Elbette hayatı tehdit eden bir yan etki olursa aşı alımı durdurulur sözleşme gereği de verilmiş paralar da geri alınır.

Haziran döneminde normale dönebilir miyiz?

Aşı toplumsal immunizasyon kurallara uymak gibi tedbirlerle eski bildiğimiz normallere dönmemiz için önümüzde birkaç yıldan bahsedebilirizç

Ne zaman ki virüs insanoğlundan vazgeçip öyle bir mutasyon yapar ki, artık insandan insana bulaşı ortadan kalkarsa o zaman çok eski bildiğimiz normale döneriz. Ama salgını yönetebilir duruma geliriz, salgı yayılımı durur ama virüs hayatımızda devam eder. 

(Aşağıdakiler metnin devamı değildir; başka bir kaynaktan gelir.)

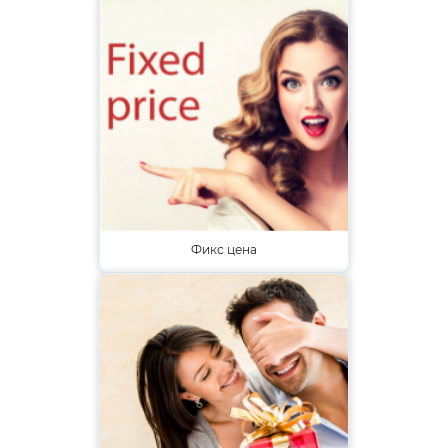
Фикс цена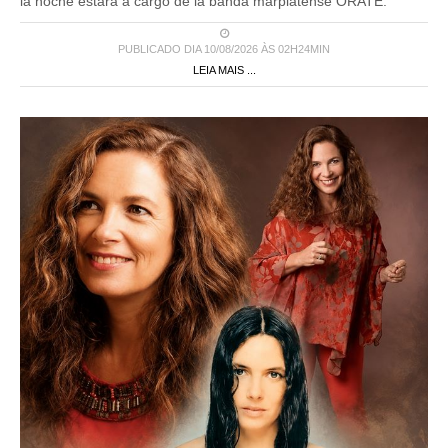
la noche estará a cargo de la banda marplatense ORATE.
PUBLICADO DIA 10/08/2026 ÀS 02H24MIN
LEIA MAIS ...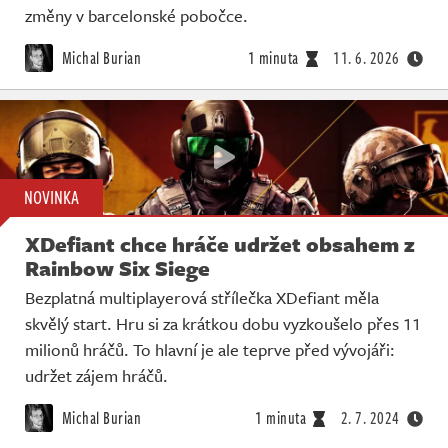
změny v barcelonské pobočce.
Michal Burian
1 minuta
11. 6. 2026
NOVINKA
XDefiant chce hráče udržet obsahem z
Rainbow Six Siege
Bezplatná multiplayerová střílečka XDefiant měla
skvělý start. Hru si za krátkou dobu vyzkoušelo přes 11
milionů hráčů. To hlavní je ale teprve před vývojáři:
udržet zájem hráčů.
Michal Burian
1 minuta
2. 7. 2024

O devam edince de belki biraz rahatlayan bir davranış kalıbı içerisinde bugünkü yeni normallerimizde devam etmemiz gerekir gibi görünüyor.

Her yıl Kovid aşısı olacak mıyız?

Bu aşının diğer akrabalarının SARS ve MERS’de bir buçuk, iki seneye uzayan korucuyuculuk sağladığını biliyoruz. Bunu da önümüzdeki zaman diliminde göreceğiz.